[Start of section]

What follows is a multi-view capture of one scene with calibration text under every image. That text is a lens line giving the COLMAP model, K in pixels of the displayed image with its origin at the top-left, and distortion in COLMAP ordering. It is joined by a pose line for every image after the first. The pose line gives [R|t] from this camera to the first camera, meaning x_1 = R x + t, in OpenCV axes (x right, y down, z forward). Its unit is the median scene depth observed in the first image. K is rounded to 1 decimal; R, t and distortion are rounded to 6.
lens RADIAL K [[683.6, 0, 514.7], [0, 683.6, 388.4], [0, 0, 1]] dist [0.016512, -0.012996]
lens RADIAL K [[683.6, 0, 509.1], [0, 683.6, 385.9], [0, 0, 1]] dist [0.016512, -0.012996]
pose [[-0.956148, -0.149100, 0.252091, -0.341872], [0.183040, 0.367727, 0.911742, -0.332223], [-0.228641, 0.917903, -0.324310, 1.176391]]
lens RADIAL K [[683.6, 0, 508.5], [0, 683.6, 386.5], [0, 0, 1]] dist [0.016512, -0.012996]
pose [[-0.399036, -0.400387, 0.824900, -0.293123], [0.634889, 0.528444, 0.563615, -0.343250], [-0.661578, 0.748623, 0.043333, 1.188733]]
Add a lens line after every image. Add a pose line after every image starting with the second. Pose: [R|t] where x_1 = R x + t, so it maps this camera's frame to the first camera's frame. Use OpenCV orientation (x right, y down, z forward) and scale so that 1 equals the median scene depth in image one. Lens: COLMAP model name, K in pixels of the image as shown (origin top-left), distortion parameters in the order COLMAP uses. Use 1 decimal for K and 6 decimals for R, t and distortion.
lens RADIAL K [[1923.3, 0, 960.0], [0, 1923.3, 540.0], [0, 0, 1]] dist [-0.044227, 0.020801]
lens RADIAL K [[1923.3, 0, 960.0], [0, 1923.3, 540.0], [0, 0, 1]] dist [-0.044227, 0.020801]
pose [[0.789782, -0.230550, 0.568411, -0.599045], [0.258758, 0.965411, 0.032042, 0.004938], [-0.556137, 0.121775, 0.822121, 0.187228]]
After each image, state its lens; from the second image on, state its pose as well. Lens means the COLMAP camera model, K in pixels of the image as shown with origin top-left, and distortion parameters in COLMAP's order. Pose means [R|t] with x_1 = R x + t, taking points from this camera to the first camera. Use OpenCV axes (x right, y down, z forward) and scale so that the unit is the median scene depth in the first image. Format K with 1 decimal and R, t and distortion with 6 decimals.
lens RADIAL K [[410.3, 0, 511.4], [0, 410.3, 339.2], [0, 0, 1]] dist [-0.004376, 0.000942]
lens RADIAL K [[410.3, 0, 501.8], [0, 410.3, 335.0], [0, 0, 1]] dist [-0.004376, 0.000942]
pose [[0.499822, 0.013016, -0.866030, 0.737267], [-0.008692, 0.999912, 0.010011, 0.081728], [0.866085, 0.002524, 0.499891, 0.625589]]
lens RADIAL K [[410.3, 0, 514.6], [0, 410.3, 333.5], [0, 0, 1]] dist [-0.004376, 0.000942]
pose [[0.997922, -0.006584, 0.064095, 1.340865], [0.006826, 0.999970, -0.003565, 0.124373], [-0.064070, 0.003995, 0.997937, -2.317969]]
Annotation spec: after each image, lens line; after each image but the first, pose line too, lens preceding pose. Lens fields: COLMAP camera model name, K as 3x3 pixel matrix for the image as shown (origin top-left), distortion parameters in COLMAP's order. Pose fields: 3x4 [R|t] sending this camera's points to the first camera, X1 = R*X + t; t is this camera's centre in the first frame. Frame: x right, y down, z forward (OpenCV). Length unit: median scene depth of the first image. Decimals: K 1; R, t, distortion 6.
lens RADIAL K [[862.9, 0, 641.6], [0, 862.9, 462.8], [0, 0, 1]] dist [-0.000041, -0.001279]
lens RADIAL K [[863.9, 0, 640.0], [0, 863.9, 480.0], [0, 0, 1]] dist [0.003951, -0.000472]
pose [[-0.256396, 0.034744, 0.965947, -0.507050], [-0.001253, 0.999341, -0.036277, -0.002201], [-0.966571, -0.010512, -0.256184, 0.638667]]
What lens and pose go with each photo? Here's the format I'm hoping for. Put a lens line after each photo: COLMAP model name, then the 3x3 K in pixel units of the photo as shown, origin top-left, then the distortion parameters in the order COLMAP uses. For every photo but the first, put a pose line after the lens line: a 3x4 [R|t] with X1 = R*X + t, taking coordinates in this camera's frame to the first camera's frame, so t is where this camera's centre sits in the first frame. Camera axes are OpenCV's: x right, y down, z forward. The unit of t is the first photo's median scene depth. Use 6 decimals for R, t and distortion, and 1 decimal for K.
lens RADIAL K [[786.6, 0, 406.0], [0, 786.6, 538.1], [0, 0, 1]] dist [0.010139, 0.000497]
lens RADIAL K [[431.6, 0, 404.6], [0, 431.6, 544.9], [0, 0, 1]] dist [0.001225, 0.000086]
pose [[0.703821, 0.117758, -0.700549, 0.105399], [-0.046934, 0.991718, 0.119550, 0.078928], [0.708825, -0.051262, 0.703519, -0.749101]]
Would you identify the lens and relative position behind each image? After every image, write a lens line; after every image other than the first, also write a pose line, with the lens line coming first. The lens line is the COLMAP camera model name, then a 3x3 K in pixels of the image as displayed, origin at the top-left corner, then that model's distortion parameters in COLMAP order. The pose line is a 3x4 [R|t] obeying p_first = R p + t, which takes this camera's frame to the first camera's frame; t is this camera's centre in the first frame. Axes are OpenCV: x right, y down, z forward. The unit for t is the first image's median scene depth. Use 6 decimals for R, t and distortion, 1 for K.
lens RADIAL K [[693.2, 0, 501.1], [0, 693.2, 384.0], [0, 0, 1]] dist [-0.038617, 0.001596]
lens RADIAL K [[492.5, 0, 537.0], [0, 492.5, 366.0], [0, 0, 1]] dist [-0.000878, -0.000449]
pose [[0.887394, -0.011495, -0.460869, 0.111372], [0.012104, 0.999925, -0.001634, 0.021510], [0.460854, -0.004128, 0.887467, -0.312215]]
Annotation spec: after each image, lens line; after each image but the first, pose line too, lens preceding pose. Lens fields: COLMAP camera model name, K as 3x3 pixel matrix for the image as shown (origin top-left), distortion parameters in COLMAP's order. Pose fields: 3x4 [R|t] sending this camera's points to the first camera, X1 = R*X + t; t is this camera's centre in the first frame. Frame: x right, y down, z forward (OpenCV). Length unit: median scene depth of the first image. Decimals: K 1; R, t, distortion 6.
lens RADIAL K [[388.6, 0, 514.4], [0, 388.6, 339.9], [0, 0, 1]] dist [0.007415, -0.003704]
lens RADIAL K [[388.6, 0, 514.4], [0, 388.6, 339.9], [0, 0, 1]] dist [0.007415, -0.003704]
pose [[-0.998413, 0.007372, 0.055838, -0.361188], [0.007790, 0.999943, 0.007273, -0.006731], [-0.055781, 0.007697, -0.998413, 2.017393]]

[End of section]

**Directions for this task:** What is needed here is an exact transcription of the records above.

**Written response:**
What follows is a multi-view capture of one scene with calibration text under every image. That text is a lens line giving the COLMAP model, K in pixels of the displayed image with its origin at the top-left, and distortion in COLMAP ordering. It is joined by a pose line for every image after the first. The pose line gives [R|t] from this camera to the first camera, meaning x_1 = R x + t, in OpenCV axes (x right, y down, z forward). Its unit is the median scene depth observed in the first image. K is rounded to 1 decimal; R, t and distortion are rounded to 6.
lens RADIAL K [[683.6, 0, 514.7], [0, 683.6, 388.4], [0, 0, 1]] dist [0.016512, -0.012996]
lens RADIAL K [[683.6, 0, 509.1], [0, 683.6, 385.9], [0, 0, 1]] dist [0.016512, -0.012996]
pose [[-0.956148, -0.149100, 0.252091, -0.341872], [0.183040, 0.367727, 0.911742, -0.332223], [-0.228641, 0.917903, -0.324310, 1.176391]]
lens RADIAL K [[683.6, 0, 508.5], [0, 683.6, 386.5], [0, 0, 1]] dist [0.016512, -0.012996]
pose [[-0.399036, -0.400387, 0.824900, -0.293123], [0.634889, 0.528444, 0.563615, -0.343250], [-0.661578, 0.748623, 0.043333, 1.188733]]
Add a lens line after every image. Add a pose line after every image starting with the second. Pose: [R|t] where x_1 = R x + t, so it maps this camera's frame to the first camera's frame. Use OpenCV orientation (x right, y down, z forward) and scale so that 1 equals the median scene depth in image one. Lens: COLMAP model name, K in pixels of the image as shown (origin top-left), distortion parameters in the order COLMAP uses. Use 1 decimal for K and 6 decimals for R, t and distortion.
lens RADIAL K [[1923.3, 0, 960.0], [0, 1923.3, 540.0], [0, 0, 1]] dist [-0.044227, 0.020801]
lens RADIAL K [[1923.3, 0, 960.0], [0, 1923.3, 540.0], [0, 0, 1]] dist [-0.044227, 0.020801]
pose [[0.789782, -0.230550, 0.568411, -0.599045], [0.258758, 0.965411, 0.032042, 0.004938], [-0.556137, 0.121775, 0.822121, 0.187228]]
After each image, state its lens; from the second image on, state its pose as well. Lens means the COLMAP camera model, K in pixels of the image as shown with origin top-left, and distortion parameters in COLMAP's order. Pose means [R|t] with x_1 = R x + t, taking points from this camera to the first camera. Use OpenCV axes (x right, y down, z forward) and scale so that the unit is the median scene depth in the first image. Format K with 1 decimal and R, t and distortion with 6 decimals.
lens RADIAL K [[410.3, 0, 511.4], [0, 410.3, 339.2], [0, 0, 1]] dist [-0.004376, 0.000942]
lens RADIAL K [[410.3, 0, 501.8], [0, 410.3, 335.0], [0, 0, 1]] dist [-0.004376, 0.000942]
pose [[0.499822, 0.013016, -0.866030, 0.737267], [-0.008692, 0.999912, 0.010011, 0.081728], [0.866085, 0.002524, 0.499891, 0.625589]]
lens RADIAL K [[410.3, 0, 514.6], [0, 410.3, 333.5], [0, 0, 1]] dist [-0.004376, 0.000942]
pose [[0.997922, -0.006584, 0.064095, 1.340865], [0.006826, 0.999970, -0.003565, 0.124373], [-0.064070, 0.003995, 0.997937, -2.317969]]
Annotation spec: after each image, lens line; after each image but the first, pose line too, lens preceding pose. Lens fields: COLMAP camera model name, K as 3x3 pixel matrix for the image as shown (origin top-left), distortion parameters in COLMAP's order. Pose fields: 3x4 [R|t] sending this camera's points to the first camera, X1 = R*X + t; t is this camera's centre in the first frame. Frame: x right, y down, z forward (OpenCV). Length unit: median scene depth of the first image. Decimals: K 1; R, t, distortion 6.
lens RADIAL K [[862.9, 0, 641.6], [0, 862.9, 462.8], [0, 0, 1]] dist [-0.000041, -0.001279]
lens RADIAL K [[863.9, 0, 640.0], [0, 863.9, 480.0], [0, 0, 1]] dist [0.003951, -0.000472]
pose [[-0.256396, 0.034744, 0.965947, -0.507050], [-0.001253, 0.999341, -0.036277, -0.002201], [-0.966571, -0.010512, -0.256184, 0.638667]]
What lens and pose go with each photo? Here's the format I'm hoping for. Put a lens line after each photo: COLMAP model name, then the 3x3 K in pixel units of the photo as shown, origin top-left, then the distortion parameters in the order COLMAP uses. For every photo but the first, put a pose line after the lens line: a 3x4 [R|t] with X1 = R*X + t, taking coordinates in this camera's frame to the first camera's frame, so t is where this camera's centre sits in the first frame. Camera axes are OpenCV's: x right, y down, z forward. The unit of t is the first photo's median scene depth. Use 6 decimals for R, t and distortion, and 1 decimal for K.
lens RADIAL K [[786.6, 0, 406.0], [0, 786.6, 538.1], [0, 0, 1]] dist [0.010139, 0.000497]
lens RADIAL K [[431.6, 0, 404.6], [0, 431.6, 544.9], [0, 0, 1]] dist [0.001225, 0.000086]
pose [[0.703821, 0.117758, -0.700549, 0.105399], [-0.046934, 0.991718, 0.119550, 0.078928], [0.708825, -0.051262, 0.703519, -0.749101]]
Would you identify the lens and relative position behind each image? After every image, write a lens line; after every image other than the first, also write a pose line, with the lens line coming first. The lens line is the COLMAP camera model name, then a 3x3 K in pixels of the image as displayed, origin at the top-left corner, then that model's distortion parameters in COLMAP order. The pose line is a 3x4 [R|t] obeying p_first = R p + t, which takes this camera's frame to the first camera's frame; t is this camera's centre in the first frame. Axes are OpenCV: x right, y down, z forward. The unit for t is the first image's median scene depth. Use 6 decimals for R, t and distortion, 1 for K.
lens RADIAL K [[693.2, 0, 501.1], [0, 693.2, 384.0], [0, 0, 1]] dist [-0.038617, 0.001596]
lens RADIAL K [[492.5, 0, 537.0], [0, 492.5, 366.0], [0, 0, 1]] dist [-0.000878, -0.000449]
pose [[0.887394, -0.011495, -0.460869, 0.111372], [0.012104, 0.999925, -0.001634, 0.021510], [0.460854, -0.004128, 0.887467, -0.312215]]
Annotation spec: after each image, lens line; after each image but the first, pose line too, lens preceding pose. Lens fields: COLMAP camera model name, K as 3x3 pixel matrix for the image as shown (origin top-left), distortion parameters in COLMAP's order. Pose fields: 3x4 [R|t] sending this camera's points to the first camera, X1 = R*X + t; t is this camera's centre in the first frame. Frame: x right, y down, z forward (OpenCV). Length unit: median scene depth of the first image. Decimals: K 1; R, t, distortion 6.
lens RADIAL K [[388.6, 0, 514.4], [0, 388.6, 339.9], [0, 0, 1]] dist [0.007415, -0.003704]
lens RADIAL K [[388.6, 0, 514.4], [0, 388.6, 339.9], [0, 0, 1]] dist [0.007415, -0.003704]
pose [[-0.998413, 0.007372, 0.055838, -0.361188], [0.007790, 0.999943, 0.007273, -0.006731], [-0.055781, 0.007697, -0.998413, 2.017393]]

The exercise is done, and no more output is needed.